Rire de peur que…

ZOOM / Le festival Regards croisés fête ses dix ans, avec une édition diablement intéressante au vu des auteurs et des textes retenus. Avant de vous en dire plus sur les différents artistes, on est allés questionner Bernard Garnier, le maître de cérémonie de ce temps fort mené autour des écritures théâtrales d'aujourd'hui. Propos recueillis par Aurélien Martinez


Petit bulletin : Le thème de cette nouvelle édition de Regards croisés est "Hé ! Hé !". Ça semble plus joyeux que les précédentes !
Bernard Garnier : C'est ce que l'on souhaitait. Même si je ne suis pas sûr que le monde soit beaucoup plus gai que l'année dernière, et que l'on aille vers des printemps qui chantent. C'est donc plus une attitude par rapport au monde, à ce qui nous environne. On peut ainsi évoquer derrière ce "Hé ! Hé !" l'idée de rébellion, de résistance… Car ce "Hé ! Hé !" mis en avant n'est pas du tout un rire de dérision, de moquerie ou d'ironie, mais un rire presque provocateur : tant que l'on rit, on est en vie.

Cette idée se matérialise dans les pièces retenues, qui manient beaucoup l'absurde…
En choisissant les textes, on n'a pas tout de suite la vision globale. On avait ainsi commencé avec Nez rouges, peste noire, le texte de Peter Barnes [écrivain anglais mort en 2004, NDLR] l'un des évènements de ce festival. Ça a rapidement été l'inspirateur de cette édition puisqu'au départ, on parlait de catastrophe joyeuse. Pourtant, au final, tous les textes ne parlent pas de catastrophe joyeuse, d'où le choix du "Hé ! Hé !", qui reprend la même idée mais de façon plus cernée. À chaque fois donc, on a un regard différent autour de la thématique : d'ailleurs, on ne rit pas toujours franchement à la lecture des pièces, dont certaines font preuve d'un humour assez noir, parce que le contexte l'est tout autant.
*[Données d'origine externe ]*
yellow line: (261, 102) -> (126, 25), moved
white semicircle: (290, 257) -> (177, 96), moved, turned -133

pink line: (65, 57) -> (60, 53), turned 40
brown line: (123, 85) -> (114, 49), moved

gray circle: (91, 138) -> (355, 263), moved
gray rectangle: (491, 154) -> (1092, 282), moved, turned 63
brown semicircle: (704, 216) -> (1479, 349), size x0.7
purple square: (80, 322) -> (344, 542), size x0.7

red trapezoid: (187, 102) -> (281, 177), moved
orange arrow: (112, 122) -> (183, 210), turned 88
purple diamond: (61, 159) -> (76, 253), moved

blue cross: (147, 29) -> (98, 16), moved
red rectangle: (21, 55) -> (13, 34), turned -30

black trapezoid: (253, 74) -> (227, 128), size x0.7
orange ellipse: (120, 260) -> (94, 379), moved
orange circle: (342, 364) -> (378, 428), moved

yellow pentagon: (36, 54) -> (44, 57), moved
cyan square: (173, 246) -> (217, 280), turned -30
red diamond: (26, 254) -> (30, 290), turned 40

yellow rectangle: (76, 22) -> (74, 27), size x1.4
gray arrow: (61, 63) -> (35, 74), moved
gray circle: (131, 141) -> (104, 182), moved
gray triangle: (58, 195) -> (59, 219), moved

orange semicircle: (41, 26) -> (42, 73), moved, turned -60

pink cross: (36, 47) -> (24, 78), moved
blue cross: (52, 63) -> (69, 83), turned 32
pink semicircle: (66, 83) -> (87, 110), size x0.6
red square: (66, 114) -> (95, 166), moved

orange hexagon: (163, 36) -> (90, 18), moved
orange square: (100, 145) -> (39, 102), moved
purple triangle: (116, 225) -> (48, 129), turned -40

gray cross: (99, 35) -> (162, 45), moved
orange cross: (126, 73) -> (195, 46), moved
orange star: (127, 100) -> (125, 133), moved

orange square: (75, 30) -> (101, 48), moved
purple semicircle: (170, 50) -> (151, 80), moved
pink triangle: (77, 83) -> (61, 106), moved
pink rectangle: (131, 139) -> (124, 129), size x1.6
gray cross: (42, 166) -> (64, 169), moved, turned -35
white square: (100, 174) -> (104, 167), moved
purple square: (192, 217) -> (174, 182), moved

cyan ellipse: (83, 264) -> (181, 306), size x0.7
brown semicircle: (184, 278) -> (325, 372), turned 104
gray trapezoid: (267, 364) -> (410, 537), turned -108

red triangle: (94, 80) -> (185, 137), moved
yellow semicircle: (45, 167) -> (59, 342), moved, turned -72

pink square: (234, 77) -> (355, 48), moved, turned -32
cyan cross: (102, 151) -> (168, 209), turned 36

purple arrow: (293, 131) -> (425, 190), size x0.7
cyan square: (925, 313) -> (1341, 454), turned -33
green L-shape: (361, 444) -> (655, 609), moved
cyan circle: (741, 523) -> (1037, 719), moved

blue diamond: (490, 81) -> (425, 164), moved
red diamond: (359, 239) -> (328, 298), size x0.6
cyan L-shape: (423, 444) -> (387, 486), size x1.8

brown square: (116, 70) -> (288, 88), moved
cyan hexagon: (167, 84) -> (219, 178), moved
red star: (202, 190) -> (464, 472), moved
Pour cette dixième édition, on retrouve beaucoup d'auteurs qui ont participé de près ou de loin à l'aventure Troisième Bureau…
On a voulu faire une dixième édition un peu différente des autres, même si l'on n'avait pas envie de faire un florilège des neuf précédentes. On s'est donc plutôt laissés guider par nos lectures, en décidant d'inviter des auteurs qui ont été nos compagnons de route. On avait ainsi lu une pièce de Sebastian Barry pendant le festival 2004, ou une de Juan Mayorga en 2008 – même si ce dernier n'avait pas pu venir à Grenoble à l'époque. Il y a aussi Samuel Gallet, un auteur dont on n'avait jamais présenté de texte dans le cadre du festival [les éditions précédentes, il était simplement auteur associé, ses pièces ayant été lues lors d'autres évènements organisés par Troisième Bureau, NDLR]. Pareil pour Enzo Cormann, qui a été un compagnon de route engagé pendant sept ans, avec une condition : que jamais ses pièces ne soient lues. Maintenant, on travaille toujours ensemble mais à distance, alors on a pu lui proposer de rompre le pacte ! Il rencontrera d'ailleurs Mayorga un soir, lors d'un café des auteurs qui promet. Car c'est ça aussi Regards croisés : confronter les points de vue et les auteurs dès que l'on peut.

Après dix ans de service, le festival semble avoir trouvé sa place dans le paysage local…
Oui, même s'il a connu des périodes difficiles, notamment lorsque l'on a perdu les partenariats institutionnels en 2005 suite à la réouverture de la Maison de la culture. En 2003 et 2004, le festival durait neuf à dix jours, avec plein de spectacles ; on invitait plus d'auteurs. On a dû réduire la voilure en 2005 : c'était soit ça, soit on arrêtait… ce qui n'a pas été le cas ! On est donc toujours là, et ce qui me plait assez, dix ans après, c'est que j'ai l'impression que l'on est toujours en mouvement. On aurait pu devenir un festival qui présente chaque année des auteurs pendant une semaine et puis voilà. Or, ce n'est pas le cas, notamment parce que l'on mène un travail annuel important [Bernard Garnier nous parle alors des partenariats avec diverses institutions, des ateliers en direction des scolaires ou des universitaires, de la mise en valeur du Centre de ressources des écritures théâtrales contemporaines, des lectures mensuelles au café La Frise... NDLR]. Et l'on est toujours là car on a un soutien institutionnel fort, de la part de la mairie, du département et de la région, même si la Drac ne nous suit pas assez…

REGARDS CROISÉS
Du vendredi 28 mai au samedi 5 juin. Au Théâtre 145, sauf pour les rencontres qui se déroulent à la Bibliothèque Centre ville.